▸ **Directions for this task**: Your copy should match the listing below word for word, with no images in it.

(Raw data begins)

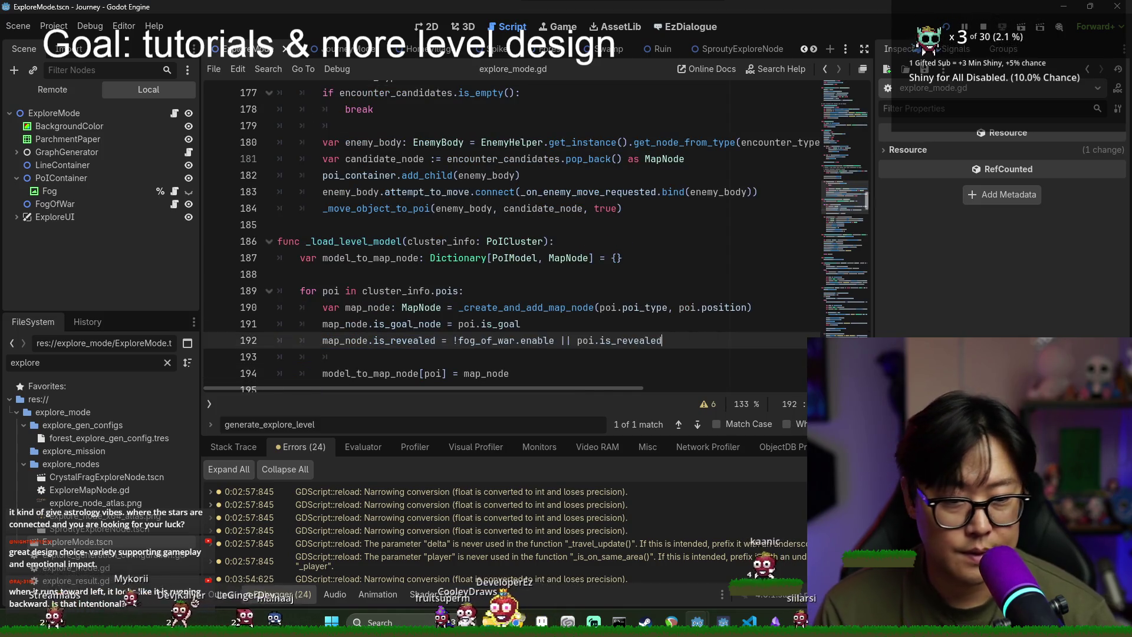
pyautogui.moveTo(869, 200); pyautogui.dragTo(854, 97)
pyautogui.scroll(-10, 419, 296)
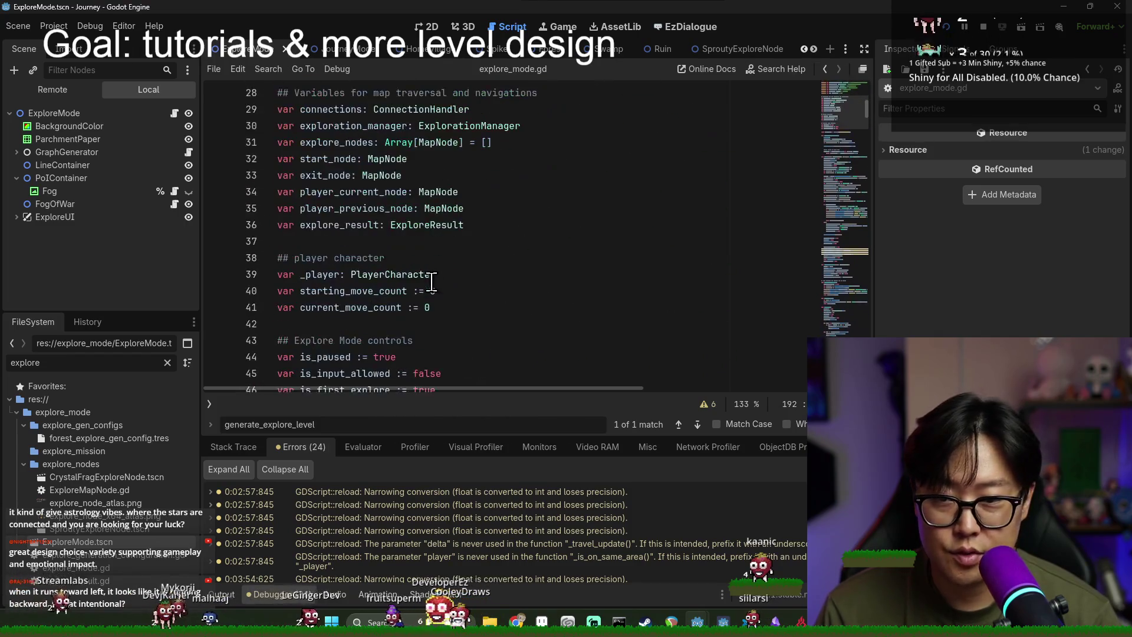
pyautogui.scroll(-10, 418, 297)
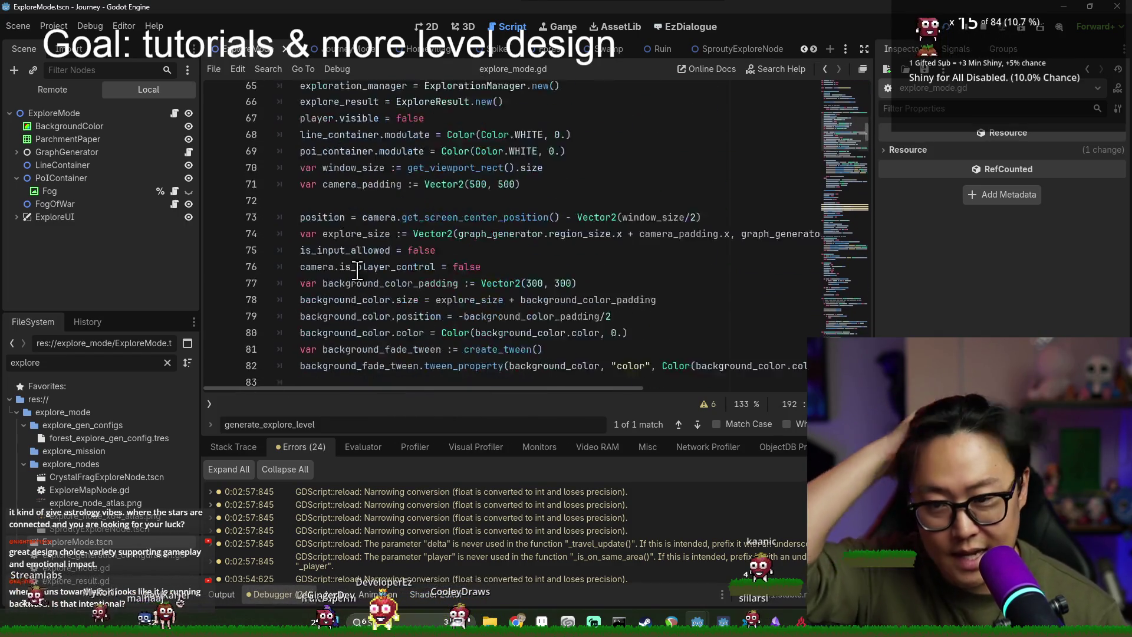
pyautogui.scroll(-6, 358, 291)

(Raw data ends)

▸ **Solution to the exercise**:
pyautogui.moveTo(869, 200); pyautogui.dragTo(854, 97)
pyautogui.scroll(-10, 419, 296)
pyautogui.scroll(-10, 418, 297)
pyautogui.scroll(-6, 358, 291)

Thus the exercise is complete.